Taipei-based Foxconn, the world’s largest contract electronics maker and a major supplier to Apple, said a small number of employees at one of its facilities in India tested positive for COVID-19 and the company was providing them with support, including medical assistance.

“Foxconn places the health and safety of our employees as our highest priority and that is why we have been working closely with local government and public health authorities in India to address the challenges that we and all companies are facing in dealing with the COVID-19 crisis,” it said in a statement to Reuters. 

Foxconn declined to comment on factory output or specific staffing levels. Apple did not immediately respond to a request for comment.

India has benefited from Apple’s move to shift some areas of production from China to other markets as it navigates a trade war between Washington and Beijing, with Apple announcing in March it had started the assembly of the iPhone 12 in India.

While Apple’s share of the budget phone-dominated India market is small, CEO Tim Cook said in January that India business doubled in the December quarter compared to the previous year, helped by an online store launch.

Foxconn similarly said strong smartphone sales contributed to a stronger-than-expected performance in the fourth quarter amid the work-from-home trend.

Market research firm Canalys said that growth in India extended through the first quarter, with Apple shipping more than a million iPhones.

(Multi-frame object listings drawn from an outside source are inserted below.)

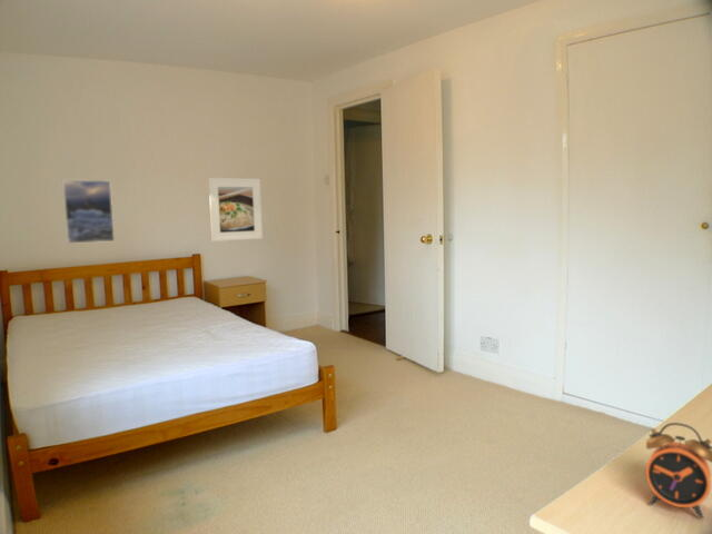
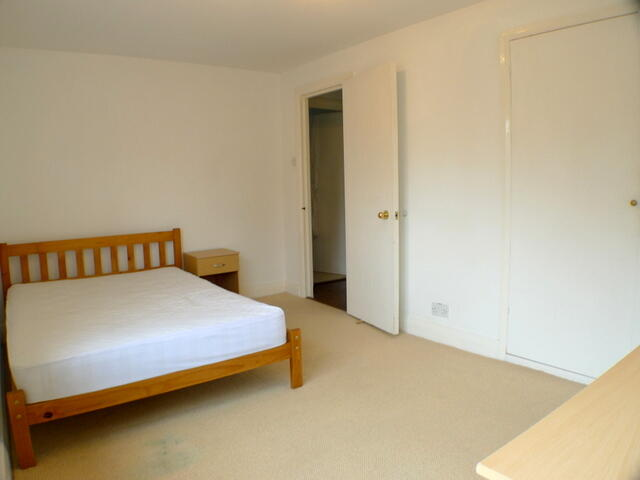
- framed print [207,177,264,243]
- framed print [61,179,116,245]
- alarm clock [644,422,712,520]
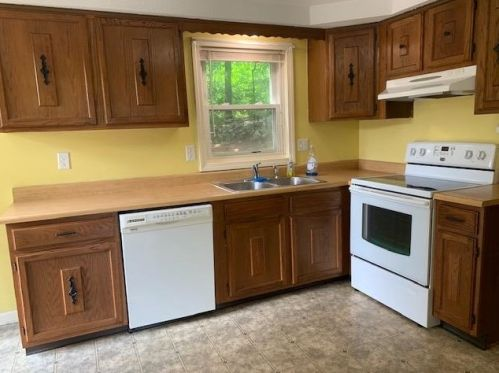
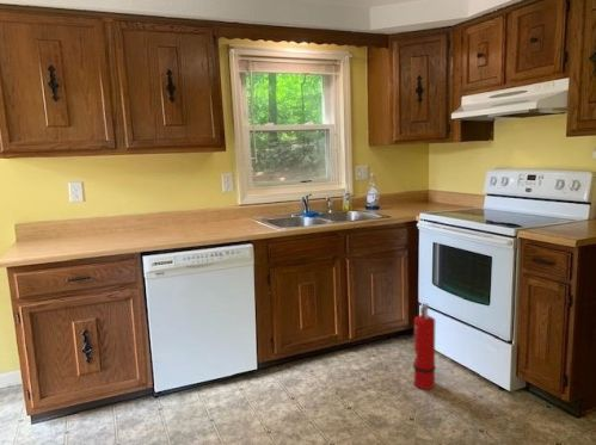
+ fire extinguisher [412,302,437,390]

Demand for the iPhone 12 was supported by local assembly and attractive finance offers, Canalys said.

COVID-19 CRISIS

However, the outlook has been dimmed by the coronavirus crisis engulfing India, where COVID-19 cases and deaths have surged at a record pace in recent weeks. The country has recorded around 22.66 million infections and more than 246,000 deaths, with experts saying the true figures could be far higher.

Foxconn is not the only producer affected. Nokia (NYSE:) and Chinese smartphone maker OPPO last year suspended production at factories in India after workers tested positive for COVID-19.

Taipei-based tech research firm TrendForce on Monday trimmed its global smartphone production growth forecast to 8.5% from 9.4%, citing the coronavirus impact in India on major vendors including Samsung (KS:) and Apple.

“Smartphone brands are therefore expected to closely monitor their inventories of whole devices and adjust their subsequent production plans accordingly,” TrendForce said in a report, adding it could revise the forecast lower still if the outbreak continues to hit local production and sales in the second quarter.